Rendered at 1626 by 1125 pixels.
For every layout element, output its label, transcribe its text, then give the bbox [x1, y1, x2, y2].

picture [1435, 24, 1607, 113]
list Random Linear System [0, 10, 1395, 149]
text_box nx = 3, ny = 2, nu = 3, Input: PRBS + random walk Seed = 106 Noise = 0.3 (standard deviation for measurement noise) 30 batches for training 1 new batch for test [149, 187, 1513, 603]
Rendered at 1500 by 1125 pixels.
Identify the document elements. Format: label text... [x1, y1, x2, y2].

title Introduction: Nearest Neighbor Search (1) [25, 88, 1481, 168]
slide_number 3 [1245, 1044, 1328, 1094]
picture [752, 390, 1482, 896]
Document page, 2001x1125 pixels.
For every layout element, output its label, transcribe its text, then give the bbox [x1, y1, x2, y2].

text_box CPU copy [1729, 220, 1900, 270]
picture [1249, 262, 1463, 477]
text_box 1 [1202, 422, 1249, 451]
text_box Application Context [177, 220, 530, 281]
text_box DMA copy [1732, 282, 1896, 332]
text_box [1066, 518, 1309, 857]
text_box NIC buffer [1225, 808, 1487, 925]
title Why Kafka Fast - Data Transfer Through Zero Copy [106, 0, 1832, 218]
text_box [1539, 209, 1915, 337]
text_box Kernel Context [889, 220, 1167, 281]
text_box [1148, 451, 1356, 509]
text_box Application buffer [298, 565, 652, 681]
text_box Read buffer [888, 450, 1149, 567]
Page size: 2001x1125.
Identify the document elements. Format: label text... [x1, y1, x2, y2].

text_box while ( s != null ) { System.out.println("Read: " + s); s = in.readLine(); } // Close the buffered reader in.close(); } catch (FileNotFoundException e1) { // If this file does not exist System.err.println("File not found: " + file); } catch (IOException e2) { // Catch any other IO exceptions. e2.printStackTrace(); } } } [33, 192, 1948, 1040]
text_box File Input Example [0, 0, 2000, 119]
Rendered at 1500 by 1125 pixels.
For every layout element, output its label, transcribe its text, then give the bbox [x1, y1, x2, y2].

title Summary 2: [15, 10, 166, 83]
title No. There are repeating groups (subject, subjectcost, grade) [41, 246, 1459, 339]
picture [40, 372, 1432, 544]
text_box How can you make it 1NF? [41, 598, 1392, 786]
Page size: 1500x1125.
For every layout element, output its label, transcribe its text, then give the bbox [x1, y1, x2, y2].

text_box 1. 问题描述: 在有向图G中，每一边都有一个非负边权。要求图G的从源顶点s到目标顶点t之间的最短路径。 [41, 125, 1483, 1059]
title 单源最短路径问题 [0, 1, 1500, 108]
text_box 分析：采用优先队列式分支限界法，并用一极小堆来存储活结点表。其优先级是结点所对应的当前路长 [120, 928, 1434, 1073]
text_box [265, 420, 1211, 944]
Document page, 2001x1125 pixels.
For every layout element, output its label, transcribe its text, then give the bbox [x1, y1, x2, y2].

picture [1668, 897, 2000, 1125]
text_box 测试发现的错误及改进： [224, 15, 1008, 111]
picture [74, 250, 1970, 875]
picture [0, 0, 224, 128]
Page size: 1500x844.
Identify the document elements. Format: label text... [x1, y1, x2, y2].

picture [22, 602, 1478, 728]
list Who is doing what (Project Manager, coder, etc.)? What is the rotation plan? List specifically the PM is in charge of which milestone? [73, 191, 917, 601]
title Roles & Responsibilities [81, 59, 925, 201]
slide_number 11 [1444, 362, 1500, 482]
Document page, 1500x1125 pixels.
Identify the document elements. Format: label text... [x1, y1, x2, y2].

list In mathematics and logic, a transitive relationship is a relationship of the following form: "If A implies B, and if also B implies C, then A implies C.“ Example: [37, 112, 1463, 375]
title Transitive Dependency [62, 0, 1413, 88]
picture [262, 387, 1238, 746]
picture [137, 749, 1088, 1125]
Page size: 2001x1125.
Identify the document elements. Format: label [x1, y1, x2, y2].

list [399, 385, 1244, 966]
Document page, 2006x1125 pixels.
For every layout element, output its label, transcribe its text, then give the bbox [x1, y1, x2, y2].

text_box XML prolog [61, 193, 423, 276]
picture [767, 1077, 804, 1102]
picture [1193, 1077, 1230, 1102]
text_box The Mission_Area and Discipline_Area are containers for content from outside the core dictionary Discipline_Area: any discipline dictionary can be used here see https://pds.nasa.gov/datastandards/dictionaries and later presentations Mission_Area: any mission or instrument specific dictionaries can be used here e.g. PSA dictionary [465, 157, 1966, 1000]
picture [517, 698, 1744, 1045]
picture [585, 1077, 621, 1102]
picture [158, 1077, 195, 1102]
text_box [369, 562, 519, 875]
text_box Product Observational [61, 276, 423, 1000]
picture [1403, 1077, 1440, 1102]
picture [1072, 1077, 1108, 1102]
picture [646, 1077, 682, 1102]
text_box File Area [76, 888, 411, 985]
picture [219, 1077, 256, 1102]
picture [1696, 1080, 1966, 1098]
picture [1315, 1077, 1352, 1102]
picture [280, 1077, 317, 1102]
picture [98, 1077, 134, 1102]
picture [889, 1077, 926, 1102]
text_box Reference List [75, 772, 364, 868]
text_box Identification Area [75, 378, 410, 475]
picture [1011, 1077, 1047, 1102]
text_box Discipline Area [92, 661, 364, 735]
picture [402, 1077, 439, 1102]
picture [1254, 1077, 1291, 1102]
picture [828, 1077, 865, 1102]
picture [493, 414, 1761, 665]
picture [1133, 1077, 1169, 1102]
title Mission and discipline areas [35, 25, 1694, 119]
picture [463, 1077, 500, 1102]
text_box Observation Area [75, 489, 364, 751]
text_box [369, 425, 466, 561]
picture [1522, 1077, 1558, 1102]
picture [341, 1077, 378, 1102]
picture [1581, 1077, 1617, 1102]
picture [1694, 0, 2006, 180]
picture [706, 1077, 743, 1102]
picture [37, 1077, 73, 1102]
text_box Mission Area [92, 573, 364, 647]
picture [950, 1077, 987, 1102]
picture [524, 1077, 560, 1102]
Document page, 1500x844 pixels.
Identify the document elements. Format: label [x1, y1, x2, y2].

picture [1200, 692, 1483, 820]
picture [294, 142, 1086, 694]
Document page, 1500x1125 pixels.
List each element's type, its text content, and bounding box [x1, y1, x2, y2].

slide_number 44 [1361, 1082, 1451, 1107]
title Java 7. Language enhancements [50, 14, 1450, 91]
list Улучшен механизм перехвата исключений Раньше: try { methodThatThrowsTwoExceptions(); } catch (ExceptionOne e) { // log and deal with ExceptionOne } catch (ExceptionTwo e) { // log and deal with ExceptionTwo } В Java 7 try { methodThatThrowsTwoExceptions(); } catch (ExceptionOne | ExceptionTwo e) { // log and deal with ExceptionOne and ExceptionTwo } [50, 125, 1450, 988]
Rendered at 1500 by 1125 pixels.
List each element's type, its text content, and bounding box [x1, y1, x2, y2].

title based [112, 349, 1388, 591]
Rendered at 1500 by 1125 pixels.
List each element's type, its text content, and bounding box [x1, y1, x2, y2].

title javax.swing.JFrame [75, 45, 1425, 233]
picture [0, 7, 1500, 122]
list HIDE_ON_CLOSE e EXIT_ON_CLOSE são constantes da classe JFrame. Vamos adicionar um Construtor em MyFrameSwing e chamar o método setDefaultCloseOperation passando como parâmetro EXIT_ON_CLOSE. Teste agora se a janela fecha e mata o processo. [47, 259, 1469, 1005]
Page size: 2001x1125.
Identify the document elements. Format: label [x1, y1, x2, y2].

Exercise
Each line above should be output exactly as written.

Answer to the problem
Rendered at 1626 by 1125 pixels.
For every layout element, output its label, transcribe its text, then give the bbox [x1, y1, x2, y2].

picture [1435, 24, 1607, 113]
list Random Linear System [0, 10, 1395, 149]
text_box nx = 3, ny = 2, nu = 3, Input: PRBS + random walk Seed = 106 Noise = 0.3 (standard deviation for measurement noise) 30 batches for training 1 new batch for test [149, 187, 1513, 603]
Rendered at 1500 by 1125 pixels.
Identify the document elements. Format: label text... [x1, y1, x2, y2].

title Introduction: Nearest Neighbor Search (1) [25, 88, 1481, 168]
slide_number 3 [1245, 1044, 1328, 1094]
picture [752, 390, 1482, 896]
Document page, 2001x1125 pixels.
For every layout element, output its label, transcribe its text, then give the bbox [x1, y1, x2, y2].

text_box CPU copy [1729, 220, 1900, 270]
picture [1249, 262, 1463, 477]
text_box 1 [1202, 422, 1249, 451]
text_box Application Context [177, 220, 530, 281]
text_box DMA copy [1732, 282, 1896, 332]
text_box [1066, 518, 1309, 857]
text_box NIC buffer [1225, 808, 1487, 925]
title Why Kafka Fast - Data Transfer Through Zero Copy [106, 0, 1832, 218]
text_box [1539, 209, 1915, 337]
text_box Kernel Context [889, 220, 1167, 281]
text_box [1148, 451, 1356, 509]
text_box Application buffer [298, 565, 652, 681]
text_box Read buffer [888, 450, 1149, 567]
Page size: 2001x1125.
Identify the document elements. Format: label text... [x1, y1, x2, y2].

text_box while ( s != null ) { System.out.println("Read: " + s); s = in.readLine(); } // Close the buffered reader in.close(); } catch (FileNotFoundException e1) { // If this file does not exist System.err.println("File not found: " + file); } catch (IOException e2) { // Catch any other IO exceptions. e2.printStackTrace(); } } } [33, 192, 1948, 1040]
text_box File Input Example [0, 0, 2000, 119]
Rendered at 1500 by 1125 pixels.
For every layout element, output its label, transcribe its text, then give the bbox [x1, y1, x2, y2].

title Summary 2: [15, 10, 166, 83]
title No. There are repeating groups (subject, subjectcost, grade) [41, 246, 1459, 339]
picture [40, 372, 1432, 544]
text_box How can you make it 1NF? [41, 598, 1392, 786]
Page size: 1500x1125.
For every layout element, output its label, transcribe its text, then give the bbox [x1, y1, x2, y2].

text_box 1. 问题描述: 在有向图G中，每一边都有一个非负边权。要求图G的从源顶点s到目标顶点t之间的最短路径。 [41, 125, 1483, 1059]
title 单源最短路径问题 [0, 1, 1500, 108]
text_box 分析：采用优先队列式分支限界法，并用一极小堆来存储活结点表。其优先级是结点所对应的当前路长 [120, 928, 1434, 1073]
text_box [265, 420, 1211, 944]
Document page, 2001x1125 pixels.
For every layout element, output its label, transcribe its text, then give the bbox [x1, y1, x2, y2].

picture [1668, 897, 2000, 1125]
text_box 测试发现的错误及改进： [224, 15, 1008, 111]
picture [74, 250, 1970, 875]
picture [0, 0, 224, 128]
Page size: 1500x844.
Identify the document elements. Format: label text... [x1, y1, x2, y2].

picture [22, 602, 1478, 728]
list Who is doing what (Project Manager, coder, etc.)? What is the rotation plan? List specifically the PM is in charge of which milestone? [73, 191, 917, 601]
title Roles & Responsibilities [81, 59, 925, 201]
slide_number 11 [1444, 362, 1500, 482]
Document page, 1500x1125 pixels.
Identify the document elements. Format: label text... [x1, y1, x2, y2].

list In mathematics and logic, a transitive relationship is a relationship of the following form: "If A implies B, and if also B implies C, then A implies C.“ Example: [37, 112, 1463, 375]
title Transitive Dependency [62, 0, 1413, 88]
picture [262, 387, 1238, 746]
picture [137, 749, 1088, 1125]
Page size: 2001x1125.
Identify the document elements. Format: label [x1, y1, x2, y2].

list [399, 385, 1244, 966]
Document page, 2006x1125 pixels.
For every layout element, output its label, transcribe its text, then give the bbox [x1, y1, x2, y2].

text_box XML prolog [61, 193, 423, 276]
picture [767, 1077, 804, 1102]
picture [1193, 1077, 1230, 1102]
text_box The Mission_Area and Discipline_Area are containers for content from outside the core dictionary Discipline_Area: any discipline dictionary can be used here see https://pds.nasa.gov/datastandards/dictionaries and later presentations Mission_Area: any mission or instrument specific dictionaries can be used here e.g. PSA dictionary [465, 157, 1966, 1000]
picture [517, 698, 1744, 1045]
picture [585, 1077, 621, 1102]
picture [158, 1077, 195, 1102]
text_box [369, 562, 519, 875]
text_box Product Observational [61, 276, 423, 1000]
picture [1403, 1077, 1440, 1102]
picture [1072, 1077, 1108, 1102]
picture [646, 1077, 682, 1102]
text_box File Area [76, 888, 411, 985]
picture [219, 1077, 256, 1102]
picture [1696, 1080, 1966, 1098]
picture [1315, 1077, 1352, 1102]
picture [280, 1077, 317, 1102]
picture [98, 1077, 134, 1102]
picture [889, 1077, 926, 1102]
text_box Reference List [75, 772, 364, 868]
text_box Identification Area [75, 378, 410, 475]
picture [1011, 1077, 1047, 1102]
text_box Discipline Area [92, 661, 364, 735]
picture [402, 1077, 439, 1102]
picture [1254, 1077, 1291, 1102]
picture [828, 1077, 865, 1102]
picture [493, 414, 1761, 665]
picture [1133, 1077, 1169, 1102]
title Mission and discipline areas [35, 25, 1694, 119]
picture [463, 1077, 500, 1102]
text_box Observation Area [75, 489, 364, 751]
text_box [369, 425, 466, 561]
picture [1522, 1077, 1558, 1102]
picture [341, 1077, 378, 1102]
picture [1581, 1077, 1617, 1102]
picture [1694, 0, 2006, 180]
picture [706, 1077, 743, 1102]
picture [37, 1077, 73, 1102]
text_box Mission Area [92, 573, 364, 647]
picture [950, 1077, 987, 1102]
picture [524, 1077, 560, 1102]
Document page, 1500x844 pixels.
Identify the document elements. Format: label [x1, y1, x2, y2].

picture [1200, 692, 1483, 820]
picture [294, 142, 1086, 694]
Document page, 1500x1125 pixels.
List each element's type, its text content, and bounding box [x1, y1, x2, y2].

slide_number 44 [1361, 1082, 1451, 1107]
title Java 7. Language enhancements [50, 14, 1450, 91]
list Улучшен механизм перехвата исключений Раньше: try { methodThatThrowsTwoExceptions(); } catch (ExceptionOne e) { // log and deal with ExceptionOne } catch (ExceptionTwo e) { // log and deal with ExceptionTwo } В Java 7 try { methodThatThrowsTwoExceptions(); } catch (ExceptionOne | ExceptionTwo e) { // log and deal with ExceptionOne and ExceptionTwo } [50, 125, 1450, 988]
Rendered at 1500 by 1125 pixels.
List each element's type, its text content, and bounding box [x1, y1, x2, y2].

title based [112, 349, 1388, 591]
Rendered at 1500 by 1125 pixels.
List each element's type, its text content, and bounding box [x1, y1, x2, y2].

title javax.swing.JFrame [75, 45, 1425, 233]
picture [0, 7, 1500, 122]
list HIDE_ON_CLOSE e EXIT_ON_CLOSE são constantes da classe JFrame. Vamos adicionar um Construtor em MyFrameSwing e chamar o método setDefaultCloseOperation passando como parâmetro EXIT_ON_CLOSE. Teste agora se a janela fecha e mata o processo. [47, 259, 1469, 1005]
Page size: 2001x1125.
Identify the document elements. Format: label [x1, y1, x2, y2].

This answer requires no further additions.